Das baden-württembergische Finanzministerium hat eine digitale Meldestelle eingerichtet, über die Denunzianten anonym vermeintliche Steuersünder melden können.
Thomas Lachenmaier
16. Dezember 2021

«Mit dem anonymen Hinweisgebersystem können Sie den baden-württembergischen Finanzämtern diskret, sicher und anonym Anzeigen von Steuerstraftaten oder sonstigen Verfehlungen gegen Steuergesetze melden», heisst es auf der Internetseite des Ministeriums. Und weiter: «Zudem besteht für Sie die Möglichkeit, über ein Postfach auch nach der Abgabe der Anzeige mit der zuständigen Steuerfahndungsstelle anonym zu kommunizieren.» Durch dieses Meldesystem könnten «Bürgerinnen und Bürger künftig auch digital, sicher und trotzdem anonym und diskret mit der Steuerverwaltung kommunizieren». Der Zugriff auf personenbezogene Daten der Hinweisgeberin oder des Hinweisgebers sei «ausgeschlossen». Dies schaffe «zusätzliches Vertrauen».

Der Appell an niederste Instinkte in der Bevölkerung ist nicht ohne historisches Vorläufertum. Wer das für Steuervergehen für angemessen erachtet, kann es auch bald auf weitere Verstösse gegen Gesetze oder «Massnahmen» ausweiten. Die Niedertracht liebt den Schutz des Dunkels, die Anonymität. Der Denunziant, von dem ein hartes Wort sagt, er sei «das grösste Schwein im ganzen Land», traut sich nicht, sein Gesicht zu zeigen.
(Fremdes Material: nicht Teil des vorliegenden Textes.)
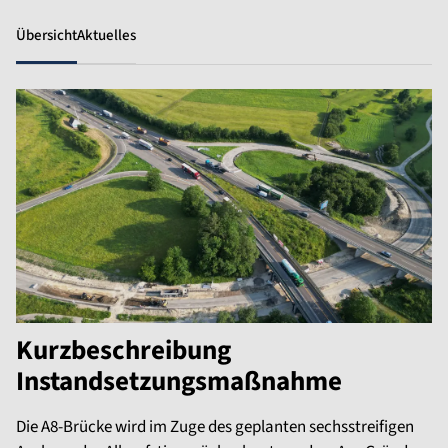
Übersicht
Aktuelles
Kurzbeschreibung
Instandsetzungsmaßnahme
Die A8-Brücke wird im Zuge des geplanten sechsstreifigen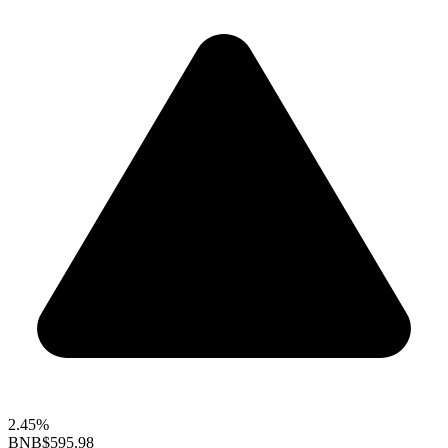
2.45%
BNB
$595.98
Warum? Weil er selber weiss, dass Feigheit keine Tugend ist, dass er sich für sein Tun schämen sollte: Er kann nicht für sein Handeln mit seinem Gesicht und seinem Namen einstehen.
Anonym zu kommunizieren ist das Paradebeispiel für Misstrauen. Im Zusammenhang mit der Kommunikation mit anonymen Denunzianten von «Vertrauen» zu reden, wie das auf der Denunziantenplattform des Ministeriums getan wird, zeigt, dass Begriffe auf den Kopf gestellt werden. Schon der Prophet Jesaja warnt vor denen, die Böses gut und Gutes böse nennen. «Weh denen», ruft er.

Das Handeln der Politiker, die solches beschliessen und zum Denunzieren animieren, ist Ausdruck des Verächtlichen, mit dem diese politische Klasse den Souverän betrachtet. Sie hält ihn entweder für einen Betrüger oder für korrumpierbare Verfügungsmasse, die man sich zu Diensten machen kann. Das ist ein anderer Geist als der, der in einem Rechtsstaat wehen sollte.